Supplied data
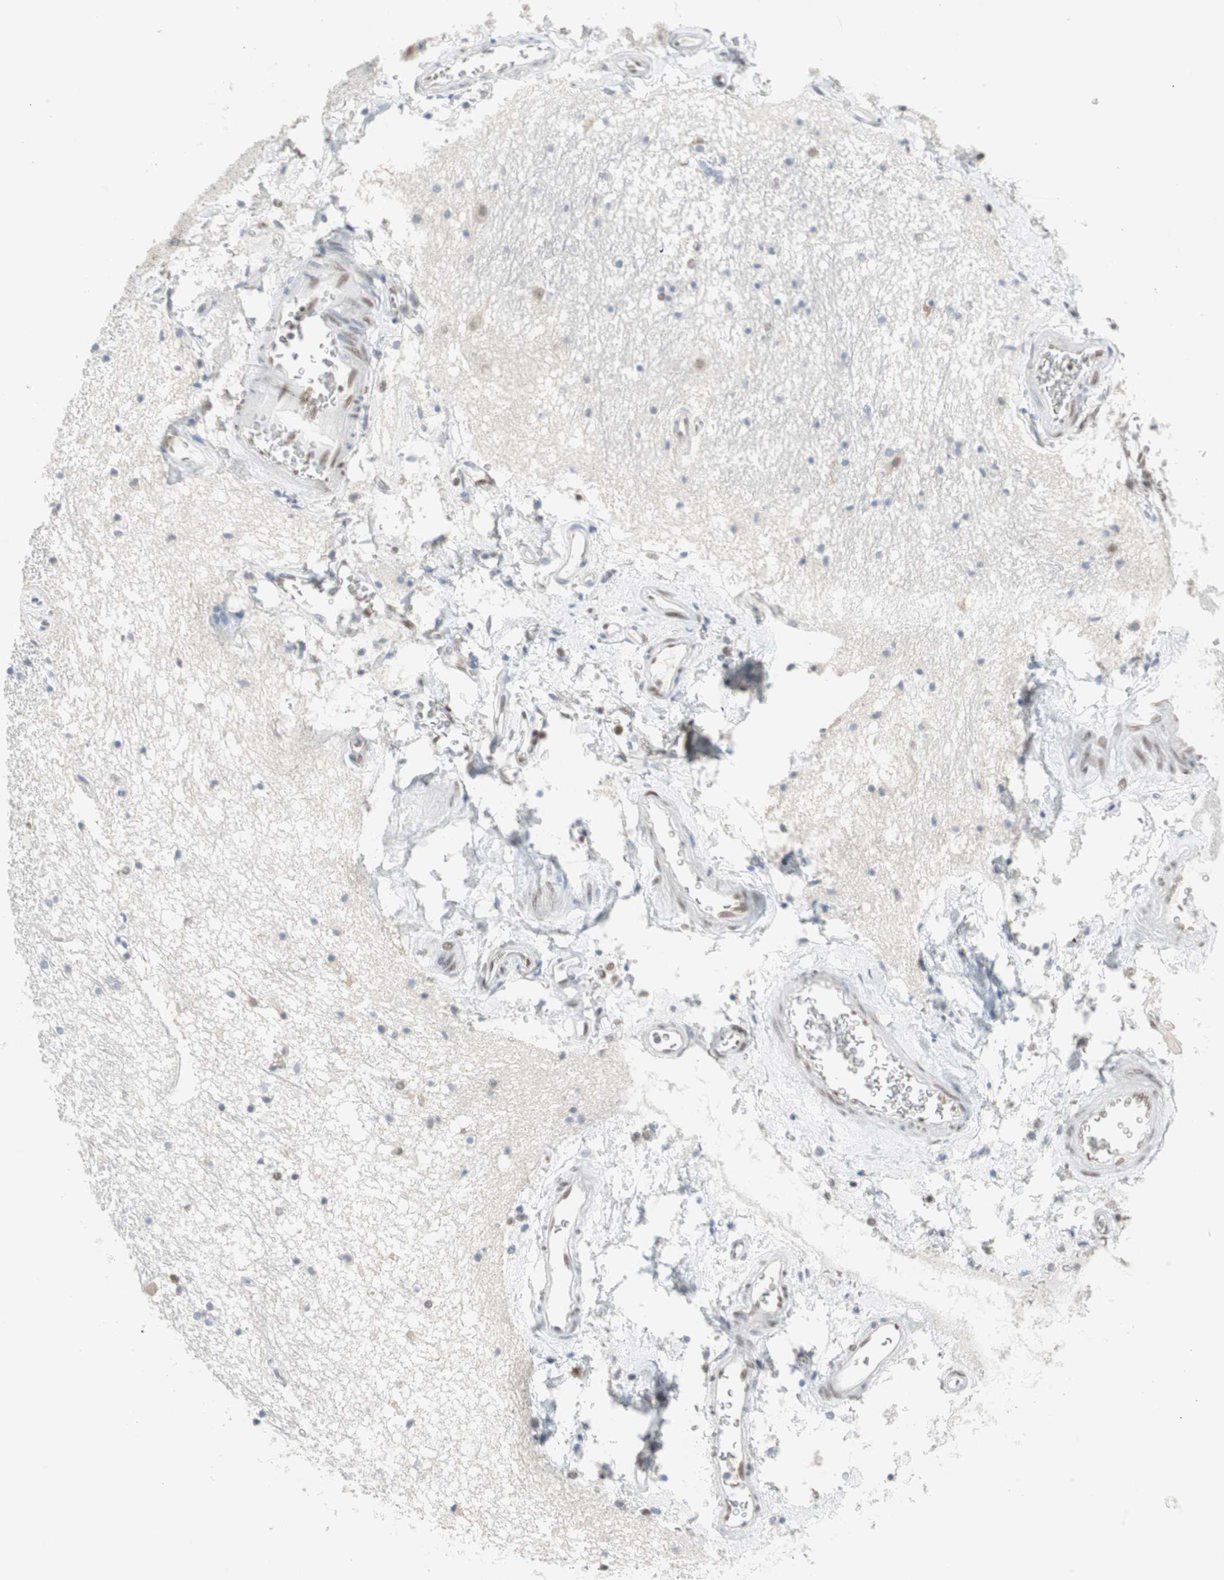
{"staining": {"intensity": "negative", "quantity": "none", "location": "none"}, "tissue": "hippocampus", "cell_type": "Glial cells", "image_type": "normal", "snomed": [{"axis": "morphology", "description": "Normal tissue, NOS"}, {"axis": "topography", "description": "Hippocampus"}], "caption": "Immunohistochemistry image of unremarkable hippocampus stained for a protein (brown), which exhibits no positivity in glial cells. (Immunohistochemistry, brightfield microscopy, high magnification).", "gene": "RTF1", "patient": {"sex": "male", "age": 45}}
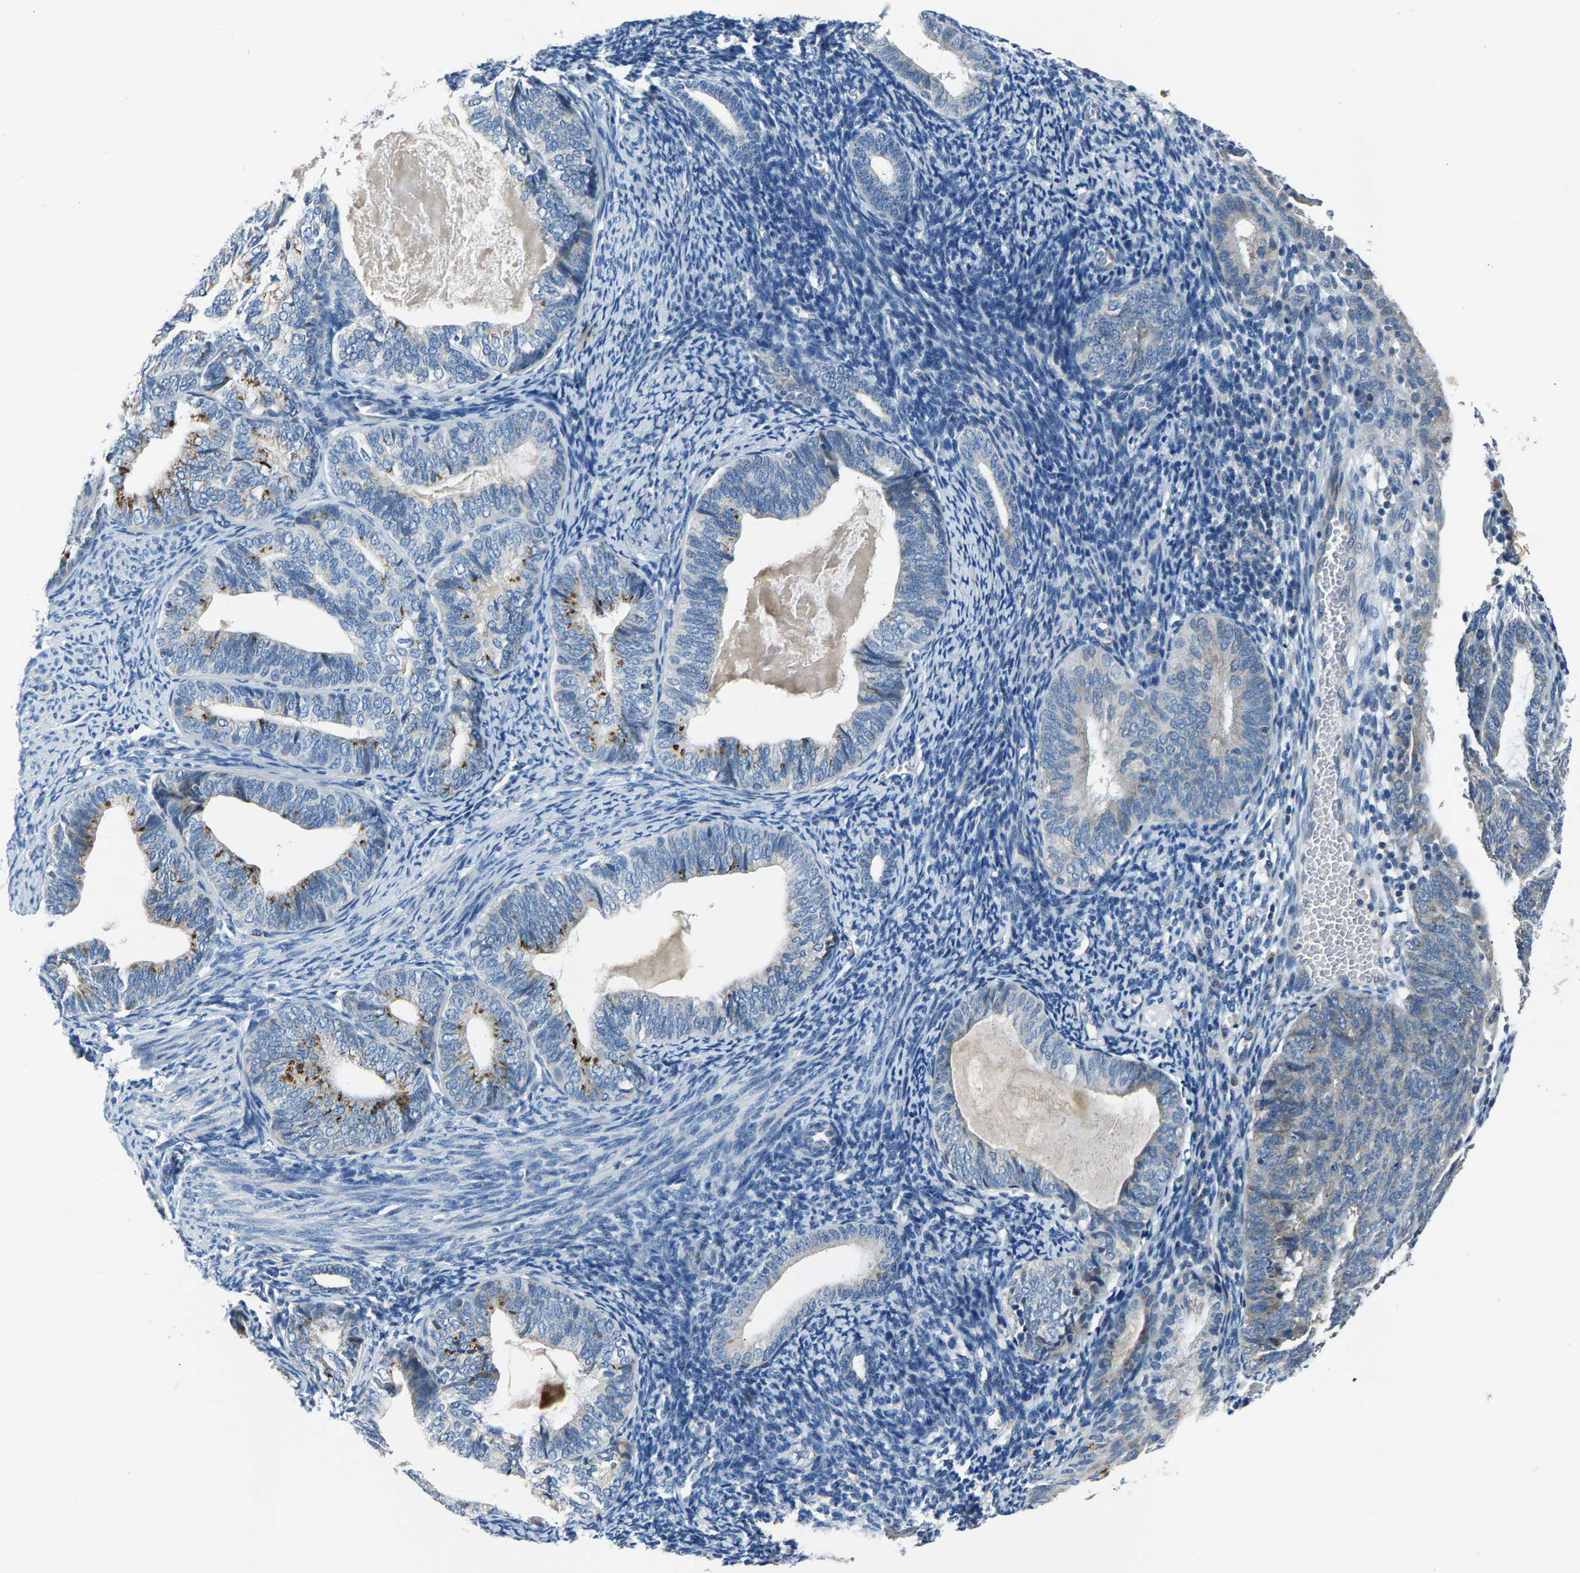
{"staining": {"intensity": "moderate", "quantity": "<25%", "location": "cytoplasmic/membranous"}, "tissue": "endometrial cancer", "cell_type": "Tumor cells", "image_type": "cancer", "snomed": [{"axis": "morphology", "description": "Adenocarcinoma, NOS"}, {"axis": "topography", "description": "Uterus"}], "caption": "Tumor cells show low levels of moderate cytoplasmic/membranous positivity in approximately <25% of cells in human endometrial cancer.", "gene": "ADAM2", "patient": {"sex": "female", "age": 60}}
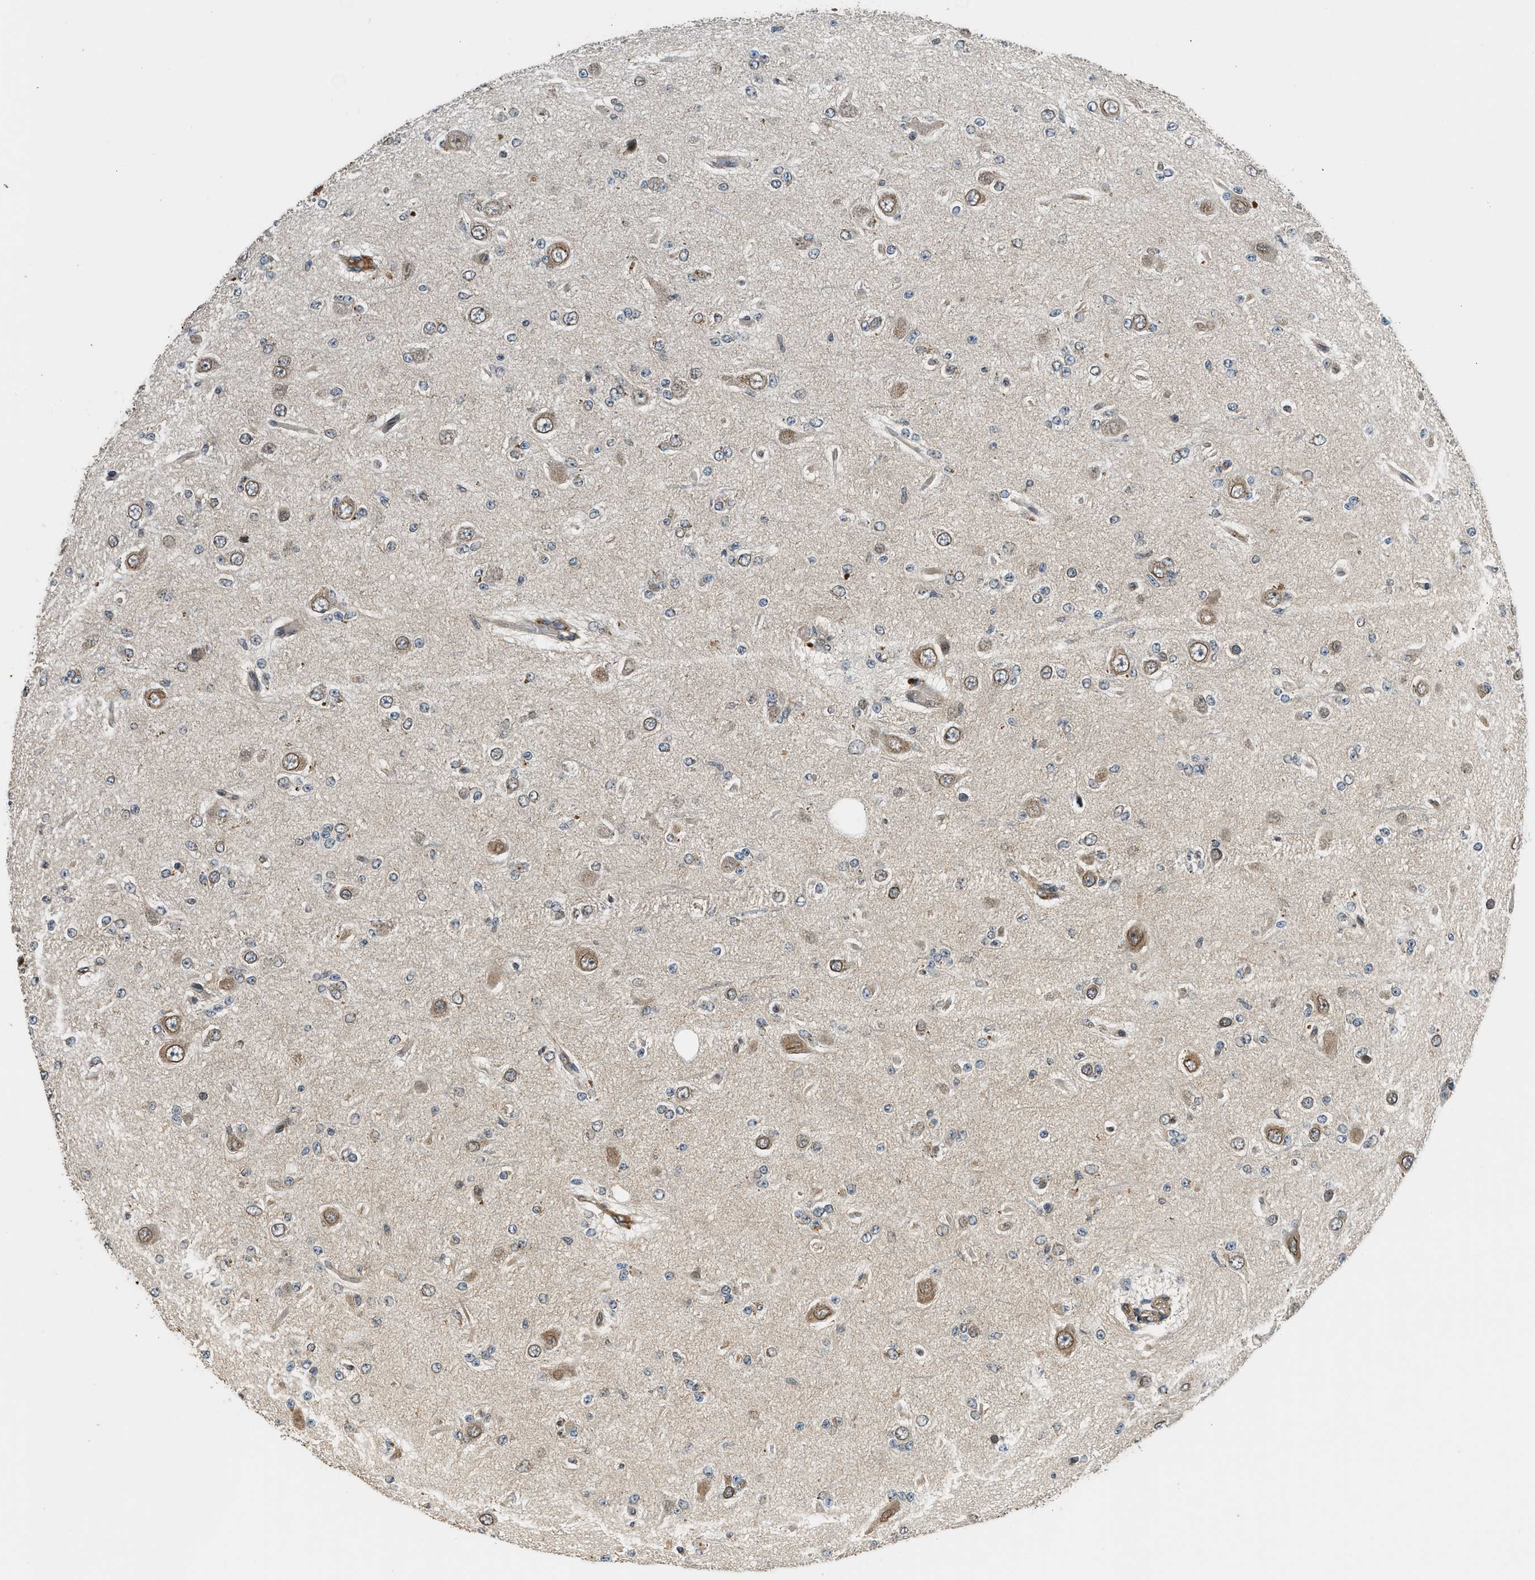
{"staining": {"intensity": "weak", "quantity": "<25%", "location": "cytoplasmic/membranous"}, "tissue": "glioma", "cell_type": "Tumor cells", "image_type": "cancer", "snomed": [{"axis": "morphology", "description": "Glioma, malignant, Low grade"}, {"axis": "topography", "description": "Brain"}], "caption": "High power microscopy micrograph of an IHC photomicrograph of glioma, revealing no significant staining in tumor cells.", "gene": "RETREG3", "patient": {"sex": "male", "age": 38}}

The task
Retype the data above verbatim, minus images.

Response
{"staining": {"intensity": "negative", "quantity": "none", "location": "none"}, "tissue": "hippocampus", "cell_type": "Glial cells", "image_type": "normal", "snomed": [{"axis": "morphology", "description": "Normal tissue, NOS"}, {"axis": "topography", "description": "Hippocampus"}], "caption": "Immunohistochemistry image of unremarkable hippocampus stained for a protein (brown), which exhibits no positivity in glial cells. (Immunohistochemistry, brightfield microscopy, high magnification).", "gene": "RTF1", "patient": {"sex": "male", "age": 45}}
{"staining": {"intensity": "moderate", "quantity": "<25%", "location": "cytoplasmic/membranous"}, "tissue": "endometrial cancer", "cell_type": "Tumor cells", "image_type": "cancer", "snomed": [{"axis": "morphology", "description": "Adenocarcinoma, NOS"}, {"axis": "topography", "description": "Uterus"}], "caption": "Tumor cells show low levels of moderate cytoplasmic/membranous positivity in approximately <25% of cells in human endometrial cancer.", "gene": "ADAM2", "patient": {"sex": "female", "age": 60}}
{"staining": {"intensity": "weak", "quantity": "<25%", "location": "cytoplasmic/membranous"}, "tissue": "glioma", "cell_type": "Tumor cells", "image_type": "cancer", "snomed": [{"axis": "morphology", "description": "Glioma, malignant, Low grade"}, {"axis": "topography", "description": "Brain"}], "caption": "High power microscopy micrograph of an IHC photomicrograph of glioma, revealing no significant staining in tumor cells.", "gene": "RETREG3", "patient": {"sex": "male", "age": 38}}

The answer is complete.